Task details ->
Your task is to find every line in the records that holds the string "butt" and copy it.

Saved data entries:
----
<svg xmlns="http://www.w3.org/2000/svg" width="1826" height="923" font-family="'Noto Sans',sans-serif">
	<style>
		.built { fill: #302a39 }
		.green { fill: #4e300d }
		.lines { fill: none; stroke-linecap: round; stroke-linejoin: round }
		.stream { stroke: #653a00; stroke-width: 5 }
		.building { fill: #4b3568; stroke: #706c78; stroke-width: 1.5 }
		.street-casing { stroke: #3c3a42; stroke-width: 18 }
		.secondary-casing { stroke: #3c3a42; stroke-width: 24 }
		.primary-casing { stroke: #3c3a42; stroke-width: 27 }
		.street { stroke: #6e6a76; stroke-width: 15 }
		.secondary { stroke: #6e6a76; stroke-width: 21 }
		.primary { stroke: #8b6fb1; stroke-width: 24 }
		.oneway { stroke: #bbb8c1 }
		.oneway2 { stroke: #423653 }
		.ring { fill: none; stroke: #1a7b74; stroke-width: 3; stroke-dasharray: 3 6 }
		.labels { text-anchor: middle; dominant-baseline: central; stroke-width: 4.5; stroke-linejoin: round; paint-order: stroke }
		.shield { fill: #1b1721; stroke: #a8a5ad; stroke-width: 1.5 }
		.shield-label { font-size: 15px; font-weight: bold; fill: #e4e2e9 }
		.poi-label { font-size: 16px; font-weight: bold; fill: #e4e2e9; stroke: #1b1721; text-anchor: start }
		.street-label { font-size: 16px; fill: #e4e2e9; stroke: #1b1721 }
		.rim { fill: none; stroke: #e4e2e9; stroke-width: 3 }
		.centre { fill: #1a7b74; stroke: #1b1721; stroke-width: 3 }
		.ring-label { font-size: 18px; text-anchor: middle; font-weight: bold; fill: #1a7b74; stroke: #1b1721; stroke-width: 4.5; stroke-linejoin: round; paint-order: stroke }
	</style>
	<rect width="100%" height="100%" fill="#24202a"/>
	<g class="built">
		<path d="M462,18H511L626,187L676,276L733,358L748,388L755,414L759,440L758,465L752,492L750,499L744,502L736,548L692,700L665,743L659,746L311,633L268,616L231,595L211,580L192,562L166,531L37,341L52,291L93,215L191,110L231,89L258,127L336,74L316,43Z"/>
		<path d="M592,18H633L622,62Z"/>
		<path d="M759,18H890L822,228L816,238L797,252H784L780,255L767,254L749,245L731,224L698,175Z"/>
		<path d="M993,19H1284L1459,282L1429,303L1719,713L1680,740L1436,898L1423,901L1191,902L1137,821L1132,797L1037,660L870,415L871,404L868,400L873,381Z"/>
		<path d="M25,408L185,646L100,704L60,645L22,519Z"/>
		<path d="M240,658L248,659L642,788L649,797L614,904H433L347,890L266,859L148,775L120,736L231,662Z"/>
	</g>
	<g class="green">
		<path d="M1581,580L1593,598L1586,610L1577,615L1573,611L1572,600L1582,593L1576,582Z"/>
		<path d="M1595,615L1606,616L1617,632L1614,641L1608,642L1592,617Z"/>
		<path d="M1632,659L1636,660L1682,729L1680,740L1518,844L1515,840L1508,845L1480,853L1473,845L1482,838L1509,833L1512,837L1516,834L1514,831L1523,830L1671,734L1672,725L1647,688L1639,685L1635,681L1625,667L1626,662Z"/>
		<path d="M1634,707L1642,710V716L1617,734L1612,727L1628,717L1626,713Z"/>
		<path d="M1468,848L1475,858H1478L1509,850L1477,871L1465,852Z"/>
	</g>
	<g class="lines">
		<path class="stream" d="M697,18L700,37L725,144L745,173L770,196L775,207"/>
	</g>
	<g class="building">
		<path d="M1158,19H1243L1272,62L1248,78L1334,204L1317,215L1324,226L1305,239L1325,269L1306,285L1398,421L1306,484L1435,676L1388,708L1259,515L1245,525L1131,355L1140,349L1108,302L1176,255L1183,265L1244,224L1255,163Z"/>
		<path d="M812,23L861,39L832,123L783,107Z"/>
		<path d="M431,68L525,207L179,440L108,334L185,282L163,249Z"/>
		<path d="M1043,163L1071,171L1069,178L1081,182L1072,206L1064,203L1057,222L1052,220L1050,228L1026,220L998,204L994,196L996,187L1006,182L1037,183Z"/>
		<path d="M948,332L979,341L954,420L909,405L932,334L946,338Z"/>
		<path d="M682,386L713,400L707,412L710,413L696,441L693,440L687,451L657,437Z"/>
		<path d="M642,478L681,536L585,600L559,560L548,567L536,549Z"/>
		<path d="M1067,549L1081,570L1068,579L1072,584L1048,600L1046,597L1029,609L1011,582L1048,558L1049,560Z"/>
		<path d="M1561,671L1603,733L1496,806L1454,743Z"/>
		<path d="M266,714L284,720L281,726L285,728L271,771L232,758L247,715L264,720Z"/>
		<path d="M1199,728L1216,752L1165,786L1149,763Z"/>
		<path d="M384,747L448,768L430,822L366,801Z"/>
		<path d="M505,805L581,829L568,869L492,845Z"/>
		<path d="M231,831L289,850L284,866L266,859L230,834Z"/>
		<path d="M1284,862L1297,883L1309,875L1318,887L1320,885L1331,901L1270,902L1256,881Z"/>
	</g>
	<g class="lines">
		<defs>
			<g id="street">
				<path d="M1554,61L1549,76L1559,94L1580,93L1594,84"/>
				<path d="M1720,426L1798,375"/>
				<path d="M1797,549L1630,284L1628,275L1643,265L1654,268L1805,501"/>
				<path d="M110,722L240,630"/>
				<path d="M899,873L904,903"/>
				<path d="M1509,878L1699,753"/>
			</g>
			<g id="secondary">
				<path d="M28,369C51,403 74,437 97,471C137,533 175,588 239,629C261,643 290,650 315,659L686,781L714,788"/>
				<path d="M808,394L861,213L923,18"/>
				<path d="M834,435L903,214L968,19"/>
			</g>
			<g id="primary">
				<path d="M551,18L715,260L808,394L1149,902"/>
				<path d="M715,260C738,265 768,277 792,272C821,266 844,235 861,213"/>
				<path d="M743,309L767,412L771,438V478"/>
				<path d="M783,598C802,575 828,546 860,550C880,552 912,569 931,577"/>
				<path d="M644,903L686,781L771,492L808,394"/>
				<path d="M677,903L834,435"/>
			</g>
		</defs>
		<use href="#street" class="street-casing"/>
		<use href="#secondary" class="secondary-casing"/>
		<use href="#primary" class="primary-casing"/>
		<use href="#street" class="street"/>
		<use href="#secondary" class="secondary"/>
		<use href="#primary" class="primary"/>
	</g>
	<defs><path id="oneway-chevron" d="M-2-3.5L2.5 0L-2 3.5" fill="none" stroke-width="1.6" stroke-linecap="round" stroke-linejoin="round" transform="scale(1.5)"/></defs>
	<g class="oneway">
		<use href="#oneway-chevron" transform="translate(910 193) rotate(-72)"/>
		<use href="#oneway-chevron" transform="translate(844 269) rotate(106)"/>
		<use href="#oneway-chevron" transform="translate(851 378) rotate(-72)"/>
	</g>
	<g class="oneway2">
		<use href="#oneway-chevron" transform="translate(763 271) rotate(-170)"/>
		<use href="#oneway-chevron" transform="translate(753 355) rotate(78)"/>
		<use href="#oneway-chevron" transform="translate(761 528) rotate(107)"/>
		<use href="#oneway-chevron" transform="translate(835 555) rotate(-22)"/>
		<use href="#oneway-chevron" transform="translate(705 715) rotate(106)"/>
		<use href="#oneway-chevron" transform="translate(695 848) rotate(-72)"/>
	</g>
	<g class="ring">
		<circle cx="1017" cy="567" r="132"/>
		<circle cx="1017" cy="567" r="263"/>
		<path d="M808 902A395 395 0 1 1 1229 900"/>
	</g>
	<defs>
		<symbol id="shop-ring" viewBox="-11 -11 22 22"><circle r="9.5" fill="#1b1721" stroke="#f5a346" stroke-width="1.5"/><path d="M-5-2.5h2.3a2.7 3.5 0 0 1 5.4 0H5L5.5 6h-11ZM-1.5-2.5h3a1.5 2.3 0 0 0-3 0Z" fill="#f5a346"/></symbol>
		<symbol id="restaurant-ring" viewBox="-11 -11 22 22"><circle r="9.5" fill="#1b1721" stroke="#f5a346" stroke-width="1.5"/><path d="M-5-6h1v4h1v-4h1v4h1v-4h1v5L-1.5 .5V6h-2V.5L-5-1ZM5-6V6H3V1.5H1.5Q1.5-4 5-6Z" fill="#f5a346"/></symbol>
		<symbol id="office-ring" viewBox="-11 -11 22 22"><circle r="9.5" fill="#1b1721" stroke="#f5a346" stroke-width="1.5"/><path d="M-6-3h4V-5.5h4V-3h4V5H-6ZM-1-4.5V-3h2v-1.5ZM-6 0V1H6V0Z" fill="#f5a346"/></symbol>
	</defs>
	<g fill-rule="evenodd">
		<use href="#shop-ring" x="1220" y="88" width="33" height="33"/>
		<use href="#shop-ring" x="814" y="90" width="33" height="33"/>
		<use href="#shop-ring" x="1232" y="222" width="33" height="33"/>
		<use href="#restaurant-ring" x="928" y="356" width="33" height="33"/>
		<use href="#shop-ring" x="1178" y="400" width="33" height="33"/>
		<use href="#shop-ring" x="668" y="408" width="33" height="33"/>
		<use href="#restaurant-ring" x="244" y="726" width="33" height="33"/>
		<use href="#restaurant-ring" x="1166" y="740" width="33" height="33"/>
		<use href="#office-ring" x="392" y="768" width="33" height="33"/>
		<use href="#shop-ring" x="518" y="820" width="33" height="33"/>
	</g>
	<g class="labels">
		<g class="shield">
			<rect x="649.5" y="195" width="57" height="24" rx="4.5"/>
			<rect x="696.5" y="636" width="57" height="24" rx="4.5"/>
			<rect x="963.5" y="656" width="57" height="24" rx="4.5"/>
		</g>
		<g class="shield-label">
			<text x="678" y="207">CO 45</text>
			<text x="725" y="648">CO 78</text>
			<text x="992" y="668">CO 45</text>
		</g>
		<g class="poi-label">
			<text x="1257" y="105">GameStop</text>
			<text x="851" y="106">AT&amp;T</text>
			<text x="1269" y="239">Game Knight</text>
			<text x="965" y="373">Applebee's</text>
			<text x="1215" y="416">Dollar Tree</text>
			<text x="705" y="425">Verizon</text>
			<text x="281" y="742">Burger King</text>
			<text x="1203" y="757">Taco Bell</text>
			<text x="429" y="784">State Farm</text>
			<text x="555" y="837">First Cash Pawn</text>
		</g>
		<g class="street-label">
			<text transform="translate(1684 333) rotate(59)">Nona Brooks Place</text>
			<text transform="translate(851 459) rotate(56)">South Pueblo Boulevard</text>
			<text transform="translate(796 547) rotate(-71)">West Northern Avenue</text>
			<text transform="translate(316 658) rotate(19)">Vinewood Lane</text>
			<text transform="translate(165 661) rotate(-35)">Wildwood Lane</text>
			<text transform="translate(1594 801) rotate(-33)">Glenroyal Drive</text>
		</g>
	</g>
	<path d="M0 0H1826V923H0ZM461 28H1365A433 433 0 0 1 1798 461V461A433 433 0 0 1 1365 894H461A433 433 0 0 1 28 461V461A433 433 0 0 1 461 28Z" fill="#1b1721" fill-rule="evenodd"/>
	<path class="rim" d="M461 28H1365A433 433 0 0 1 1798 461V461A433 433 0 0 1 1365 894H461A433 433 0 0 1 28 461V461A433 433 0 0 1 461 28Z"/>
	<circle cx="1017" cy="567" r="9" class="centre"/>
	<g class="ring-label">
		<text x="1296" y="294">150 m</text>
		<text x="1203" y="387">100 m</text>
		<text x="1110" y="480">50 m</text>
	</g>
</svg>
----
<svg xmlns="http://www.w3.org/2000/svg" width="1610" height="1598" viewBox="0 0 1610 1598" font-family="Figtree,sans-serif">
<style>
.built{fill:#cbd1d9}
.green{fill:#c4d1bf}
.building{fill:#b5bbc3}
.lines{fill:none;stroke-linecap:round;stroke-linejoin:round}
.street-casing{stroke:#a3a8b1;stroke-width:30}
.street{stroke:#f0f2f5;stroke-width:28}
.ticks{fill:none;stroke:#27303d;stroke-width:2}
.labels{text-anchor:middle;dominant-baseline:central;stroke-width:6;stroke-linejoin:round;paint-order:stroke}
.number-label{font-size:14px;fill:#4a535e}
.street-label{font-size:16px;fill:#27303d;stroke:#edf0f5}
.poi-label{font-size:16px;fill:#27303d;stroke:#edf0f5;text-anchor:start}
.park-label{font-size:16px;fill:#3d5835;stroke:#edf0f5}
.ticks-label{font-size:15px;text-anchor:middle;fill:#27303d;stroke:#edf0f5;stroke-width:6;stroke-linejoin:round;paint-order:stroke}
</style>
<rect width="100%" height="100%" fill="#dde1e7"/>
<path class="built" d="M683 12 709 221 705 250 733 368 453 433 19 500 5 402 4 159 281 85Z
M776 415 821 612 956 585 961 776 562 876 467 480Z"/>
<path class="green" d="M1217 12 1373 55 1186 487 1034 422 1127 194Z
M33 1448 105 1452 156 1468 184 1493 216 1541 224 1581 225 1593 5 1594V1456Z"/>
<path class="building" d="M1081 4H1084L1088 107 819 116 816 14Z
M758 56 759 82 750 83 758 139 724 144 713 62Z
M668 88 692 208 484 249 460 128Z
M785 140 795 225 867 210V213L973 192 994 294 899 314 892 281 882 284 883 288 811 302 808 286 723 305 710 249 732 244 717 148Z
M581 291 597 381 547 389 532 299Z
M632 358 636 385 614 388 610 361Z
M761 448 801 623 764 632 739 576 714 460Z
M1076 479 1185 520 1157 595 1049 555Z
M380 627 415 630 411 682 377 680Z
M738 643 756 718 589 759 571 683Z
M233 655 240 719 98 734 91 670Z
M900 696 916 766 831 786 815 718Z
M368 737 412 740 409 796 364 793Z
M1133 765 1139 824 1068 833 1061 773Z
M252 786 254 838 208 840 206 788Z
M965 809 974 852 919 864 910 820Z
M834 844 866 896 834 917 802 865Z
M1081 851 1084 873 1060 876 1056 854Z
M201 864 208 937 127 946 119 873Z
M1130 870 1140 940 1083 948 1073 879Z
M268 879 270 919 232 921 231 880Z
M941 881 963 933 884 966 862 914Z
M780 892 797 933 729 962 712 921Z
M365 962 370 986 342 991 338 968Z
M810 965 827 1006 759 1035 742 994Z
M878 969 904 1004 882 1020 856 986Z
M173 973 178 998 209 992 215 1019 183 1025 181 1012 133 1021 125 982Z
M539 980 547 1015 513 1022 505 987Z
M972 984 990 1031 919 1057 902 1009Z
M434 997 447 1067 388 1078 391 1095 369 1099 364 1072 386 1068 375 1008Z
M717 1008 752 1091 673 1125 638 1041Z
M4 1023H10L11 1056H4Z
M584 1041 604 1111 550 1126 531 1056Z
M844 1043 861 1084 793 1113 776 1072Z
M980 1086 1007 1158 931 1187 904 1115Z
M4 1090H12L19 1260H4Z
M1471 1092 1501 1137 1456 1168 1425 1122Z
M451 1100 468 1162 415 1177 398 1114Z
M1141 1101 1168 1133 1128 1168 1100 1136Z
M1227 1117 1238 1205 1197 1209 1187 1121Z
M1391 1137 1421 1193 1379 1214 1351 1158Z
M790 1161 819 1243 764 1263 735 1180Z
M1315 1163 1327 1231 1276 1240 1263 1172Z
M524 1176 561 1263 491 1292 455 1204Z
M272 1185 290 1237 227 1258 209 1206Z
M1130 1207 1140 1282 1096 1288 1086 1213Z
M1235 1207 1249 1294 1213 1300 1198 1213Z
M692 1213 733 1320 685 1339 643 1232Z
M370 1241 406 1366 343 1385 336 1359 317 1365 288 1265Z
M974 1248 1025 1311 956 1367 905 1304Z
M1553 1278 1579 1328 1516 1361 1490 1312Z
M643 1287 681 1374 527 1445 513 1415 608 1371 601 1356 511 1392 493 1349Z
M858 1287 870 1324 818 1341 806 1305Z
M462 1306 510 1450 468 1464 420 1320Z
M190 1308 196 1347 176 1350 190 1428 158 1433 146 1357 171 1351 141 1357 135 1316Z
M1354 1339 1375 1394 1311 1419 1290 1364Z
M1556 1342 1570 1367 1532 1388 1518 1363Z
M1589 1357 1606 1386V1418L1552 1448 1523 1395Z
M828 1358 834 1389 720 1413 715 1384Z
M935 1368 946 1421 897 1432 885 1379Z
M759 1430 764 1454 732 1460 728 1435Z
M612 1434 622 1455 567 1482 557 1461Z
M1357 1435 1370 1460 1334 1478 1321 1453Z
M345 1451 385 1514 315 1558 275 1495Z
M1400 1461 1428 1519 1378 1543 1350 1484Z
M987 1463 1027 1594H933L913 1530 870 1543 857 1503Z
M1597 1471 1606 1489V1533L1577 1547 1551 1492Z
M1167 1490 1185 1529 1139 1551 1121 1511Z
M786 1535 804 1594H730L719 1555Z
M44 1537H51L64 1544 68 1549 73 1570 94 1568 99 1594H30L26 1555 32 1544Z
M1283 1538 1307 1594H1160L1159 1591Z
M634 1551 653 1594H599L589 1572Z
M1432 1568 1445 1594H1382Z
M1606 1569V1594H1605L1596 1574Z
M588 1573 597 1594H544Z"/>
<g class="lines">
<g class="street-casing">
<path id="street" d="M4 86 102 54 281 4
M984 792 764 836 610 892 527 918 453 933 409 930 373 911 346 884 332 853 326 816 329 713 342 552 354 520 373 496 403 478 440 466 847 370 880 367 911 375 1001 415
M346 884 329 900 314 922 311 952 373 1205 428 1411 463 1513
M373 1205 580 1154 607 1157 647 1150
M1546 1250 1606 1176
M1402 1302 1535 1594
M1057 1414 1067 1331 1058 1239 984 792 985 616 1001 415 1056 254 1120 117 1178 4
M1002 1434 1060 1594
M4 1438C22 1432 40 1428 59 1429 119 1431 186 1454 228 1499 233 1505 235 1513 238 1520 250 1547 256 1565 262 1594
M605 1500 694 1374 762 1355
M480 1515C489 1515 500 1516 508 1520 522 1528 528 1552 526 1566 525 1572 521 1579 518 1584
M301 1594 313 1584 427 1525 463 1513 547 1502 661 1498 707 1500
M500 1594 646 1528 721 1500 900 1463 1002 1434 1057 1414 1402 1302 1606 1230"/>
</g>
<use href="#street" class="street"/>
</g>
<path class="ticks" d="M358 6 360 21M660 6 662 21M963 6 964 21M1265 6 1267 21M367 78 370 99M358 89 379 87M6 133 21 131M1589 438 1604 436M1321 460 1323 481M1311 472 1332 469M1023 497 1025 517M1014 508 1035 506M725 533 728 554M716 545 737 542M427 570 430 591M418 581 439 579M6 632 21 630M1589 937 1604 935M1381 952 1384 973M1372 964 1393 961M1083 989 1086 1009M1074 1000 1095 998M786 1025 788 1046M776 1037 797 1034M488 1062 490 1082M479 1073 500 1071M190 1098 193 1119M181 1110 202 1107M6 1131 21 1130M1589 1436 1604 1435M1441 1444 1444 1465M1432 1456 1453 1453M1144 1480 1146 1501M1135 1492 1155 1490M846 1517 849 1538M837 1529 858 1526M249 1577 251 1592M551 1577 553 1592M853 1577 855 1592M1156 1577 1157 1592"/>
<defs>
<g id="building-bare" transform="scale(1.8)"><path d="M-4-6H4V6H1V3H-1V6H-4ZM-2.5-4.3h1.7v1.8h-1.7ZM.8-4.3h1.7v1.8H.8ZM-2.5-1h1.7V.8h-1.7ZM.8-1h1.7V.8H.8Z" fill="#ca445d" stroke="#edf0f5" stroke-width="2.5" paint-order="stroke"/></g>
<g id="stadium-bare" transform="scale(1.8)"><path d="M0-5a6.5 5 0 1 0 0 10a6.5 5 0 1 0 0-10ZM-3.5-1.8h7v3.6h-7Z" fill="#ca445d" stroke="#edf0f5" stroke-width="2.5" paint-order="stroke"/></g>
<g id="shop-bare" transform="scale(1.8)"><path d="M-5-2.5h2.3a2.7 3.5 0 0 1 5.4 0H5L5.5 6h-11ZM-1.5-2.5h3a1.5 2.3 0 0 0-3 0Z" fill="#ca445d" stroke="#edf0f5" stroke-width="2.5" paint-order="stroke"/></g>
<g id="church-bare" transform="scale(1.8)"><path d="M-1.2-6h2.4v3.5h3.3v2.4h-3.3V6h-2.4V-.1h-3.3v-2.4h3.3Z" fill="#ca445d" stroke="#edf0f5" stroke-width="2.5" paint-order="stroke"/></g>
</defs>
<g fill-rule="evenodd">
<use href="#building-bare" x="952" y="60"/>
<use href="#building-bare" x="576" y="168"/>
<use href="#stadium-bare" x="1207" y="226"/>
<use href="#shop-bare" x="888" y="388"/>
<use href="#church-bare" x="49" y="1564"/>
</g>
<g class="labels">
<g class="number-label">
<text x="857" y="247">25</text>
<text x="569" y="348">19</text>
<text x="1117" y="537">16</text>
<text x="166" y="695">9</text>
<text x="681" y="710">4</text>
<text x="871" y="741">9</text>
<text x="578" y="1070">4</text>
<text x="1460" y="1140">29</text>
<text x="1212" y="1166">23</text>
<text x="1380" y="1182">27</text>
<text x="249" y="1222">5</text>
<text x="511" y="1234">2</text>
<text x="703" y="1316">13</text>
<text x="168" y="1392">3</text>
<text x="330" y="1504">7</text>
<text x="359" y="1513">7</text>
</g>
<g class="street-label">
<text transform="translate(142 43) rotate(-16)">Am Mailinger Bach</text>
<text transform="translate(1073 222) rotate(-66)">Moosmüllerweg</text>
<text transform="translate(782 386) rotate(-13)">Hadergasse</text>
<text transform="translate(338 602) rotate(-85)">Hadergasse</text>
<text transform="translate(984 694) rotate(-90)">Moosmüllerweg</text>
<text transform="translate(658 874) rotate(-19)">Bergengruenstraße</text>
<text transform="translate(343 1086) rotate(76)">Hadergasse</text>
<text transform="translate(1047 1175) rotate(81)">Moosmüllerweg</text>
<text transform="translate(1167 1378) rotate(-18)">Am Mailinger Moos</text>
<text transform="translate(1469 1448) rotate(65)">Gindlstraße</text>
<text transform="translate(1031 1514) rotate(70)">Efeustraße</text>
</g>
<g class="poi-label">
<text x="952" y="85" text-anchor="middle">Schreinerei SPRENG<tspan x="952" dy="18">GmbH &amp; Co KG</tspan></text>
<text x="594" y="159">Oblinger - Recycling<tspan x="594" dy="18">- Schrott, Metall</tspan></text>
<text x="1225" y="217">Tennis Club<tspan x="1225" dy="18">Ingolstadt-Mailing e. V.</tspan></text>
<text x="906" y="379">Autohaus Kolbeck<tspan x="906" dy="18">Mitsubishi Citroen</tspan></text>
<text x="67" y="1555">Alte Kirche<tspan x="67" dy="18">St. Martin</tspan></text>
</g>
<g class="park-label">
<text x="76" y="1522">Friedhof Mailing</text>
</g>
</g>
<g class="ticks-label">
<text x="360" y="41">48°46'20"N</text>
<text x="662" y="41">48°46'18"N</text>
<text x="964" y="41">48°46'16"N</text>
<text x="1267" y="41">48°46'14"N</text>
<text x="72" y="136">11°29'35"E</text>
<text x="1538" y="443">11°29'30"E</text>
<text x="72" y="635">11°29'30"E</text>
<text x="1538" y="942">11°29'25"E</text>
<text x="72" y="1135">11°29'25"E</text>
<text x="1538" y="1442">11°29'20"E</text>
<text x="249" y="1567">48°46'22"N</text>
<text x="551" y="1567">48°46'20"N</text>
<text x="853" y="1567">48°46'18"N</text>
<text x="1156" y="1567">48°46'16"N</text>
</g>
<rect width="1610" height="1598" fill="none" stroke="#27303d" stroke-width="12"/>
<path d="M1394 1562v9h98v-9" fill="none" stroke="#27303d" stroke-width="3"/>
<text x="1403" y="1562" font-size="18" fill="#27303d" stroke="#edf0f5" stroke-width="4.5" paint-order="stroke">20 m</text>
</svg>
----
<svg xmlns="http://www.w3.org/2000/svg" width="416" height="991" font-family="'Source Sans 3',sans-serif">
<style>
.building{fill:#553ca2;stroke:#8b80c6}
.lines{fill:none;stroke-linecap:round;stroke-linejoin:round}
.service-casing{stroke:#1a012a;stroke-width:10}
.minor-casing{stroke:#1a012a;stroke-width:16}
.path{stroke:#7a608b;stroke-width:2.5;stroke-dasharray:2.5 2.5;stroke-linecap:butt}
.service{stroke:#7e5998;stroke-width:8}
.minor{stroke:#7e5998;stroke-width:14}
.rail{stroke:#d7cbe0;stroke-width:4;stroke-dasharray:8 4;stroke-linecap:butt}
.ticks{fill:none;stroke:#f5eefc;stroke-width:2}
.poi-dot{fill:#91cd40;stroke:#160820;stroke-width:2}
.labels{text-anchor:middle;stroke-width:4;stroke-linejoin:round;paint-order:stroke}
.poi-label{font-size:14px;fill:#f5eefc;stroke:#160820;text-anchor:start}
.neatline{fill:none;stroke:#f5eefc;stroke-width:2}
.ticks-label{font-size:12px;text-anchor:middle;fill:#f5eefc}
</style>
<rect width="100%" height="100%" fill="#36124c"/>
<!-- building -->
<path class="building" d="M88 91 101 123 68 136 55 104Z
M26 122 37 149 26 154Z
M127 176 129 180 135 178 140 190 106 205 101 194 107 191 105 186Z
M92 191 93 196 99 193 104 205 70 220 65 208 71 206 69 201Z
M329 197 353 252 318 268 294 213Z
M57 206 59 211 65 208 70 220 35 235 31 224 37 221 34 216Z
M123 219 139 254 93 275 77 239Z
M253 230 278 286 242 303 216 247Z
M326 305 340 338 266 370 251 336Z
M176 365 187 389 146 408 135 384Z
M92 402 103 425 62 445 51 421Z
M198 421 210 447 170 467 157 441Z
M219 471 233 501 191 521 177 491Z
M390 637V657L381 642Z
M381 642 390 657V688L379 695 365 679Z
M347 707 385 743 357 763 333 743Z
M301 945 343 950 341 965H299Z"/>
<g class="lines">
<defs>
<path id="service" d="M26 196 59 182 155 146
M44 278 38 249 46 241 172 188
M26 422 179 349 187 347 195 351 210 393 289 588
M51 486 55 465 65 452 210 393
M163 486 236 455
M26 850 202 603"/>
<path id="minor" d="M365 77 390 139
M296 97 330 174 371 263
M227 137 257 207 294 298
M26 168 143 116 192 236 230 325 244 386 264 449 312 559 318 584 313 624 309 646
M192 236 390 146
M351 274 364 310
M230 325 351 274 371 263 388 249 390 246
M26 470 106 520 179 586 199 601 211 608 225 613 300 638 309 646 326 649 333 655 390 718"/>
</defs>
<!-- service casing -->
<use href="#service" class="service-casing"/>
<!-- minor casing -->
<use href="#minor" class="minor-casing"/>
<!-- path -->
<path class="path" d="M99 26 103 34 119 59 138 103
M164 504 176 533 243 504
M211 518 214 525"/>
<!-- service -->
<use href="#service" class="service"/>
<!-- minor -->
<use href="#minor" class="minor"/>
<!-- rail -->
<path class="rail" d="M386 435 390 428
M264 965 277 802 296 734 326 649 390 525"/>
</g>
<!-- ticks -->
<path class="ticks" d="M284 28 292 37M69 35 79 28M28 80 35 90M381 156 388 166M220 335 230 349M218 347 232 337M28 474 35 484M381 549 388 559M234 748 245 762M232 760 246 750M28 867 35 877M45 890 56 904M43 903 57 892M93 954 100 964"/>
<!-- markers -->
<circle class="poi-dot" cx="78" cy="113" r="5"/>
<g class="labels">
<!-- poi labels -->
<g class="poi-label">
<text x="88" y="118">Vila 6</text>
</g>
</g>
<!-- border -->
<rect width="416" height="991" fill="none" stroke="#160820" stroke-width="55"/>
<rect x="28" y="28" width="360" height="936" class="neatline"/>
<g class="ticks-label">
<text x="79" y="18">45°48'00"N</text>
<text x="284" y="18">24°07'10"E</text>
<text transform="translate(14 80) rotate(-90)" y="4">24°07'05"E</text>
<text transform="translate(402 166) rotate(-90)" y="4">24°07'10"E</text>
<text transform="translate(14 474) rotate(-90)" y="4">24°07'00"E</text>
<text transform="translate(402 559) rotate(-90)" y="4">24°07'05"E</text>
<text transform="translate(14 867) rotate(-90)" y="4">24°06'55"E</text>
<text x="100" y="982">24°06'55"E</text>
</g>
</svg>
----
Written reply ->
.path{stroke:#7a608b;stroke-width:2.5;stroke-dasharray:2.5 2.5;stroke-linecap:butt}
.rail{stroke:#d7cbe0;stroke-width:4;stroke-dasharray:8 4;stroke-linecap:butt}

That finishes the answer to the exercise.